Sinop'a kadar gitmişken ünlü sinop cezaevini gezmeden olmazdı tabii.Şehre girerken hemen önünüze çıkıyor zaten.
1882 yılında iç kale resmi olarak cezaevine çevrilmiş.
1939 yılında çocuk hapishanesi için bir bina ilave edilmiş.

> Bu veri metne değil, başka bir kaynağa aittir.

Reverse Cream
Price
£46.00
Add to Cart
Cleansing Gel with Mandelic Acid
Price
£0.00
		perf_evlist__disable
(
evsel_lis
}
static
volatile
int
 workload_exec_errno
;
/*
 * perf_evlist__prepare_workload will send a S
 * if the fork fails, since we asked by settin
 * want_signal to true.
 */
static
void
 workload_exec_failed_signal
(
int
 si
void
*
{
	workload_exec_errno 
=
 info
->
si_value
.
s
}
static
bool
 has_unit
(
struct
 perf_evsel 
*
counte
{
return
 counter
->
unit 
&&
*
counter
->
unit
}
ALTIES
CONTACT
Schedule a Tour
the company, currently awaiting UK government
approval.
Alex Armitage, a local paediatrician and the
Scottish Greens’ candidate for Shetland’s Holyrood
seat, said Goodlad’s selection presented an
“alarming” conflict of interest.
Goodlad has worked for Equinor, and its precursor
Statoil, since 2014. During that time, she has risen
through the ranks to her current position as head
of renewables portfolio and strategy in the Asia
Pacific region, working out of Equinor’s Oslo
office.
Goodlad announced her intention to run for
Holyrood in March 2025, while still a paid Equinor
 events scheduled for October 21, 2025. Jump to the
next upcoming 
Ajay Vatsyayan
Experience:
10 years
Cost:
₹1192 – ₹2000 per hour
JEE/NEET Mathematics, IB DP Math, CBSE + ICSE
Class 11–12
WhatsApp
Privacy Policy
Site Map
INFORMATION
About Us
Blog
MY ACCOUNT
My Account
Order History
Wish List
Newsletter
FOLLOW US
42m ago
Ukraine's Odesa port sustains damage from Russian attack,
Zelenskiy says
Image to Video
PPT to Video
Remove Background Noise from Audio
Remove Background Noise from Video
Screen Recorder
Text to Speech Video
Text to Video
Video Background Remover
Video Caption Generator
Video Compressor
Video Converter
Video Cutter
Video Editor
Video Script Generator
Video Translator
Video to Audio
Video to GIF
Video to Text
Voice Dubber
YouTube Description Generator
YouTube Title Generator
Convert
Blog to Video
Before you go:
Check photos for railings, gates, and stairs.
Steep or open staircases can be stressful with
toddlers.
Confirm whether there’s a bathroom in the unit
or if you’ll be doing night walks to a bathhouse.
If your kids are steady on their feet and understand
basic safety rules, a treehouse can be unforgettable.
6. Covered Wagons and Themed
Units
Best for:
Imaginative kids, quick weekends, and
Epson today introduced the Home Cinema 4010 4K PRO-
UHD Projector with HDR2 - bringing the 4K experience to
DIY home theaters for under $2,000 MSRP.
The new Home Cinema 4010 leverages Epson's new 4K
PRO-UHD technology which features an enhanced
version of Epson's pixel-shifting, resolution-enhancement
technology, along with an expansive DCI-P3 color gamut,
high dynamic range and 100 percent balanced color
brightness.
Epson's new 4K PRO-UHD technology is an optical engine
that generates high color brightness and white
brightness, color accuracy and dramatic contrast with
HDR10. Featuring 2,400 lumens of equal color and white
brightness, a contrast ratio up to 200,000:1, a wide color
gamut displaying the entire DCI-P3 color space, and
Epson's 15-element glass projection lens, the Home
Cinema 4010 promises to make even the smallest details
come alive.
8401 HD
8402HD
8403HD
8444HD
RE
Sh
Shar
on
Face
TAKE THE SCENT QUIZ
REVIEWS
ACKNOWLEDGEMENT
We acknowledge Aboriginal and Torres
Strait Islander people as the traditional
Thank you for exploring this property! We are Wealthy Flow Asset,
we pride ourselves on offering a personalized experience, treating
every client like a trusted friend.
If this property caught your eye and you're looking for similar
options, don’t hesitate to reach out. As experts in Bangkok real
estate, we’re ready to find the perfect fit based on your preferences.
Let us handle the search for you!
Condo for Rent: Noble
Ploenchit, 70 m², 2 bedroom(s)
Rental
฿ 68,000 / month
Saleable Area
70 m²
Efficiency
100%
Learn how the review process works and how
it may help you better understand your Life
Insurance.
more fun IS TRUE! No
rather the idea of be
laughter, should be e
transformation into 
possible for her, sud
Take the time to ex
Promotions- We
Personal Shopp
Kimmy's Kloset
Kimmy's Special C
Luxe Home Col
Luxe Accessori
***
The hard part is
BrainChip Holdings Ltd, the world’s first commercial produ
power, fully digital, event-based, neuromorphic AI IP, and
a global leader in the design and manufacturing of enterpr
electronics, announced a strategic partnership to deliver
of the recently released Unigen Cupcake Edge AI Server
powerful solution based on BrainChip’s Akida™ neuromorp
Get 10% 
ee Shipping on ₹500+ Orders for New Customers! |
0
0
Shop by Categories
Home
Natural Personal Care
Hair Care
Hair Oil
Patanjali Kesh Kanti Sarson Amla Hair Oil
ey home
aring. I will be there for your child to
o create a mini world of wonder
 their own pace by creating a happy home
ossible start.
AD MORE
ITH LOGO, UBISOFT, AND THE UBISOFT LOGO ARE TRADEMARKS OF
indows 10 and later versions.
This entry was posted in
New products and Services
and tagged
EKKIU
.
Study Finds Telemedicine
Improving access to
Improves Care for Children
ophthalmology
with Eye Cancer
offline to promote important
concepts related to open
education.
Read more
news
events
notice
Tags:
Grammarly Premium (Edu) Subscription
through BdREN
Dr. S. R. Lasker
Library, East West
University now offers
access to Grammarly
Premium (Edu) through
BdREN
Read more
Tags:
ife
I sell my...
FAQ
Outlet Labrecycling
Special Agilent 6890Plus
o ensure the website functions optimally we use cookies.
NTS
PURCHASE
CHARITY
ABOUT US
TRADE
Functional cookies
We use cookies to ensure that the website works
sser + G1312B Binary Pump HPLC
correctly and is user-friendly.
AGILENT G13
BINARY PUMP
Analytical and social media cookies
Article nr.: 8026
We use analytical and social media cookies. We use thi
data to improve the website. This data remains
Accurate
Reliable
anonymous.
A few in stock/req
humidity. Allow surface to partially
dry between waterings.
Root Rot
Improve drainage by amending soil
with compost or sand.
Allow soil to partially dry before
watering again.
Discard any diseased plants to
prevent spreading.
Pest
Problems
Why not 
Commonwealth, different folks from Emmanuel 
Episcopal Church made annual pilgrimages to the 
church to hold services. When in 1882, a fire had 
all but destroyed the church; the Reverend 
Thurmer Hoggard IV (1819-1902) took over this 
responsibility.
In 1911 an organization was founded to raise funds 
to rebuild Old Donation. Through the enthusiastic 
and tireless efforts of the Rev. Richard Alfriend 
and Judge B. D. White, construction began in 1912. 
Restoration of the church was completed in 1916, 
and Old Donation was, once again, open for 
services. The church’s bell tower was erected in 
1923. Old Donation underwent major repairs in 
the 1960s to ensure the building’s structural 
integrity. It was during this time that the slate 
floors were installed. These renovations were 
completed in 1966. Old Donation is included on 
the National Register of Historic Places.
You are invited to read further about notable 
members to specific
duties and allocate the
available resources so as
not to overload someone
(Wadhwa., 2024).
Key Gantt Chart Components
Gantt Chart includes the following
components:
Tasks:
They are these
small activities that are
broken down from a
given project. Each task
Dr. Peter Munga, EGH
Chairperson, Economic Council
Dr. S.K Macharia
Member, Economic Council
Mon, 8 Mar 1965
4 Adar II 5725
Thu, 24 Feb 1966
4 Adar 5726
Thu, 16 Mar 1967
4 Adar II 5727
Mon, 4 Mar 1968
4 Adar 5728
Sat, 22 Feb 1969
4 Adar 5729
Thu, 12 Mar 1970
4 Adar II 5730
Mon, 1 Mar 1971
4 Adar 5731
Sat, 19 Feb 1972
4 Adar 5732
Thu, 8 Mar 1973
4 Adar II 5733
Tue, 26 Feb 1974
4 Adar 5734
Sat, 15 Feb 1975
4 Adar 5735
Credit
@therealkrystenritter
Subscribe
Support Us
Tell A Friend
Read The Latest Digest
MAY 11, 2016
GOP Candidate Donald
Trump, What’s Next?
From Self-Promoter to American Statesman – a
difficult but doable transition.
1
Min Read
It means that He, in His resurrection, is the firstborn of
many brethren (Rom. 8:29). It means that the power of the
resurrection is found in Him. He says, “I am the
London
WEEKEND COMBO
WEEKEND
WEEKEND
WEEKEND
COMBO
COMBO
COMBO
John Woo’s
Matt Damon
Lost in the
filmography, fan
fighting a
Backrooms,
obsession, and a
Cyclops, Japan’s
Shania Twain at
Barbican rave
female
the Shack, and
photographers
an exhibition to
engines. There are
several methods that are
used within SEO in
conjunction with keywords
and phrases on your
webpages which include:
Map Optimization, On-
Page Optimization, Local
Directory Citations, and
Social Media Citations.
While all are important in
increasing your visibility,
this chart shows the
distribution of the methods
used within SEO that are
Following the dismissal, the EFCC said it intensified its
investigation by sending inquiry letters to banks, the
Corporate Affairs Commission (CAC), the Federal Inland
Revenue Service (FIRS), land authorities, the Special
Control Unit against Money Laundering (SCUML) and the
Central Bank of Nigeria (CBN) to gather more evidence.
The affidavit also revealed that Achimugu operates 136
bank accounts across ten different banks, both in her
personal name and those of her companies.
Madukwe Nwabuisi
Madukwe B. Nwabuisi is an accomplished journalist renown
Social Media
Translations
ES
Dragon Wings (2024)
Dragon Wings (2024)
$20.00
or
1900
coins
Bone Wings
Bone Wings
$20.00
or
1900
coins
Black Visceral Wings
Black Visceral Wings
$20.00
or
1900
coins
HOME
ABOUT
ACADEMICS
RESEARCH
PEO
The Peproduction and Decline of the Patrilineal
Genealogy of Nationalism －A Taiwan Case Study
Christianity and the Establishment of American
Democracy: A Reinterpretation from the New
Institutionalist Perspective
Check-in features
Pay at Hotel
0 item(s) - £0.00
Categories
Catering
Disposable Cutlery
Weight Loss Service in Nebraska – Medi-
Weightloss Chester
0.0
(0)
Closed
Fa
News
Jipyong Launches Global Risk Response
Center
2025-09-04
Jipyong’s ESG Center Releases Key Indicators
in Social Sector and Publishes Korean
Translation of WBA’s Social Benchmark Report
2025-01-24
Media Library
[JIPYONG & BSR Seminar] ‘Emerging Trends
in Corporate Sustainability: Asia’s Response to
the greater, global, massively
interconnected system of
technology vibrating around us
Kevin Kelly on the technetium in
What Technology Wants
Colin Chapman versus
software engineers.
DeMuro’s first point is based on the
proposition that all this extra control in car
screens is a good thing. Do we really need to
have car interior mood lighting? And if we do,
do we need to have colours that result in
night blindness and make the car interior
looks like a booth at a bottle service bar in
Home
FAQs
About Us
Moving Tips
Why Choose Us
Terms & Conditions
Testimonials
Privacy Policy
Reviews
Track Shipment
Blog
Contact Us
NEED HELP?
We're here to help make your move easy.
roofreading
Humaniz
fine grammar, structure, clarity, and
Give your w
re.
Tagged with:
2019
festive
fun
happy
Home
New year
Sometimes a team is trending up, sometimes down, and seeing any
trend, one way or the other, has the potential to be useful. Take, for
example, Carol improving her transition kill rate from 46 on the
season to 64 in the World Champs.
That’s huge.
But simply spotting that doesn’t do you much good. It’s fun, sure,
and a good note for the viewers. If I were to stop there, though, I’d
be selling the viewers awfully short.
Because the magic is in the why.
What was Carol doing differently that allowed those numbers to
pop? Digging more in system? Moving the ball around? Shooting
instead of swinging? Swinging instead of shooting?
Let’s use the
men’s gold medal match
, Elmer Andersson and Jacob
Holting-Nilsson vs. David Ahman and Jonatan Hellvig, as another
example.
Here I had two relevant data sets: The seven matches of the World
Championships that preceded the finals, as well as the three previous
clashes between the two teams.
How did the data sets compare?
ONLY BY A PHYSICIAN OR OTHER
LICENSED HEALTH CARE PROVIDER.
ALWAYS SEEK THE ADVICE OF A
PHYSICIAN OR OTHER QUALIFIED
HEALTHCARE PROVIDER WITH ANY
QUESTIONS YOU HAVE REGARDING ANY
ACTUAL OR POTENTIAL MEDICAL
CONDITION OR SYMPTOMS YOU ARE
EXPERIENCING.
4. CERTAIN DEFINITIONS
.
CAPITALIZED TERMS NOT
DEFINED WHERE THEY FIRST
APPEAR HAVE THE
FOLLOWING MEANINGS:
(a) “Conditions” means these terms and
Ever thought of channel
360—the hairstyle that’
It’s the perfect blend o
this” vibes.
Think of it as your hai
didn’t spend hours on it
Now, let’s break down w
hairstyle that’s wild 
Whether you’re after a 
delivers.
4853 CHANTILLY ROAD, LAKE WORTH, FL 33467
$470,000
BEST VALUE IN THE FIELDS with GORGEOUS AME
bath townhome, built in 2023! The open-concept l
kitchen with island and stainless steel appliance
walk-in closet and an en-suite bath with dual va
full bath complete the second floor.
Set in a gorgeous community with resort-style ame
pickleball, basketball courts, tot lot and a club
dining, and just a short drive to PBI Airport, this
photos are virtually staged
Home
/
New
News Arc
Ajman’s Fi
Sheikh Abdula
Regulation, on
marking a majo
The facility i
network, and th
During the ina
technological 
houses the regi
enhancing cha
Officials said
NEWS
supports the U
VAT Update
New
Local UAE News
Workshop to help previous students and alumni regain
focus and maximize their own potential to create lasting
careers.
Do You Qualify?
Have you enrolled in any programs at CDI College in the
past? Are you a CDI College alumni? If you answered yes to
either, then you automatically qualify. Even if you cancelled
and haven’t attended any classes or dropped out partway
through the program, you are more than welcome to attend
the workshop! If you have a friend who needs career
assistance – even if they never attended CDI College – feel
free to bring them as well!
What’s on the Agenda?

Çocuk ıslahevi kısmını gezmedim,gezemedim.Yüreğim kaldırmaz diye hiç teşebbüs bile etmedim.
Çünkü büyüklerin kısmını bile gezerken gözyaşlarımı tutamadım.
Hele bir zindan var.Mamuli ile Sadrazam :
"Yahu insan burda nasıl yaşar,ölür be!"dediler.
"Ööll"
dedim
"mahkumu insan sayan burayı yapmazdı zaten"
Kırım Hanı Devlet Giray
Sabahattin Ali
Refik Halit Karay
Mustafa Suphi
Ahmet Bedevi Kuran
Ruhi Su
Burhan Felek
Zekeriya Sertel
Nazım Hikmet
Aldırma gönül de burada yazılmış biliyormuydunuz.
"Dışarda deli dalgalar,gelir duvarları yalar"
Cezaevinin bulunduğu eski kalenin üç tarafı denizle çevrili.
İnsanın içi ürperiyor.Ne kadar gazetelerden kitaplardan okusak,gözle görmek müthiş birşey.
Unutmadan,cezaevine girmeden hemen kapıda maket gemiler satan bir dükkan var.Harika el işi minik gemiler,kayıklar satıyor.Mükemmel hediyelik olur.
3 comments:
buralardayım nenonim. tesadüfen ben de bugün yazdım ama nadansa yayımlayamadım, ayarlar mı değişmiş ne ben yazmayalı..
ben de çok etkilendim bak şimdi sinoptakinden, cezaevi demek bile gelmiyo içimden.. ne değerler yatmış oralarda, ağzı dili olsa da konuşsa duvarlar, ranzalar, avlu ve hücreler.. Allah kimseyi düşürmesin..
Sinop Cezaevi deyince aklıma Sabahattin Ali ve Aldırma Gönül gelir hemen.
O havayı yakından yaşamak gerçekten müthiş olmalı. Zor iş mapus olmak. Allah düşürmesin.
İncegülcüm benim aklıma da aldırma gönül geldi hemen.